Unity is a lightweight, extensible dependency injection container that supports interception, constructor injection, property injection, and method call injection. You can use Unity in a variety of different ways to help decouple the components of your applications, to maximize coherence in components, and to simplify design, implementation, testing, and administration of these applications.

Unity is a general-purpose container for use in any type of Microsoft® .NET Framework-based application. It provides all of the features commonly found in dependency injection mechanisms, including methods to register type mappings and object instances, resolve objects, manage object lifetimes, and inject dependent objects into the parameters of constructors and methods and as the value of properties of objects it resolves.

In addition, Unity is extensible. You can write container extensions that change the behavior of the container, or add new capabilities. For example, the interception feature provided by Unity, which you can use to add policies to objects, is implemented as a container extension.

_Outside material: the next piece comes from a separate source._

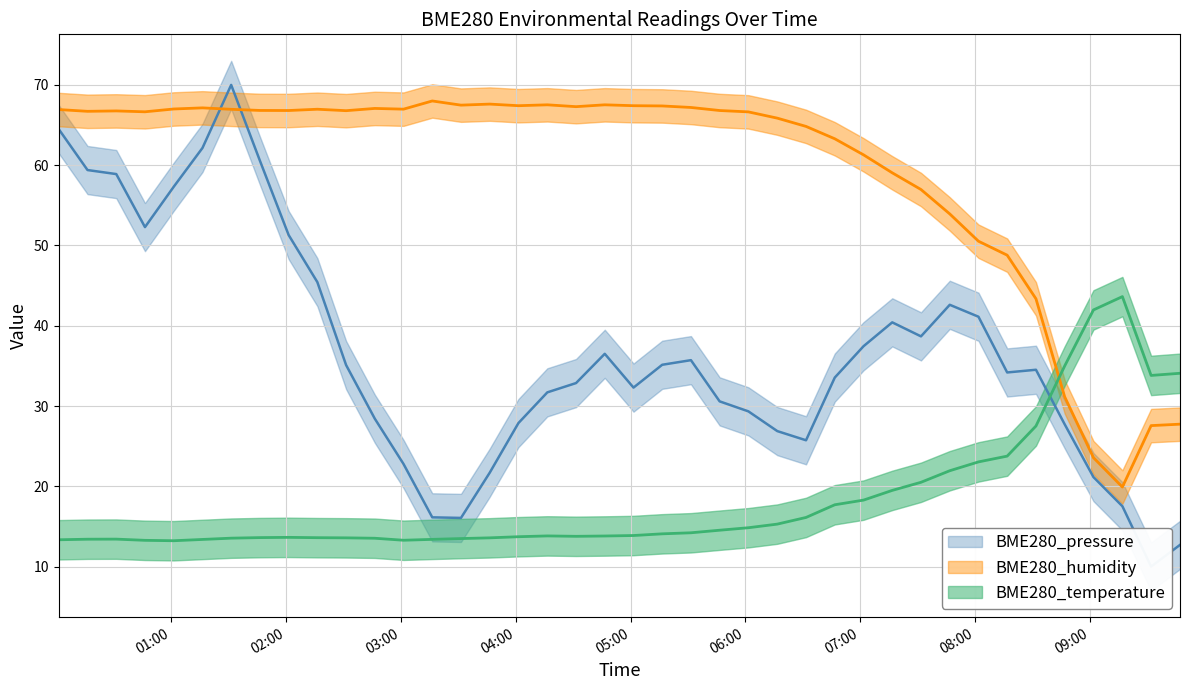

How many interior local peaks does the BME280_temperature series have?

4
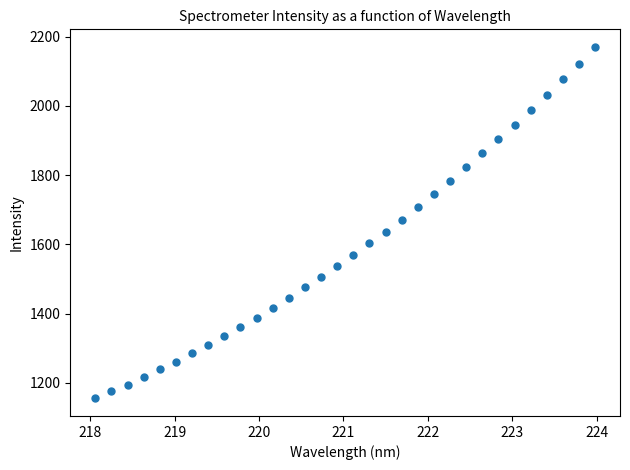

What is the range of Y values (max minus min)?

1015.6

The following sections of this guidance describe what Unity can do, when you should choose Unity, and the ways that you can use it in your applications:

  • What Does Unity Do? This topic provides a brief overview that will help you to understand what Unity can do, and explains some of the concepts and features it incorporates. It also provides a simple example of the way that you can write code to use Unity.
  • When Should I Use Unity? This topic will help you to decide if Unity is suitable for your requirements. It explains the benefits of using Unity, and any alternative techniques you may consider. It also provides details of any limitations of Unity that may affect your decision to use it.
  • About This Release of Unity. This topic contains information about the changes in this release, the target audience and system requirements, migration and side-by-side execution, and links to other Microsoft patterns & practices resources.
  • Configuring Unity. This topic describes how you can populate a Unity container with the type registrations, mappings, extensions, and other information required by your application.
  • Using Unity in Applications. This topic explains how to use Unity in your own applications. It explains how to add Unity to your application, how to resolve objects, and how to take advantage of the many other capabilities of Unity.
  • Design of Unity. This topic explains the decisions that went into designing Unity and the rationale behind those decisions.
  • Extending and Modifying Unity. This topic explains how to extend Unity and how to modify the source code.
  • Deployment and Operations. This topic explains how to deploy and update the Unity assemblies and use the instrumentation exposed by Unity.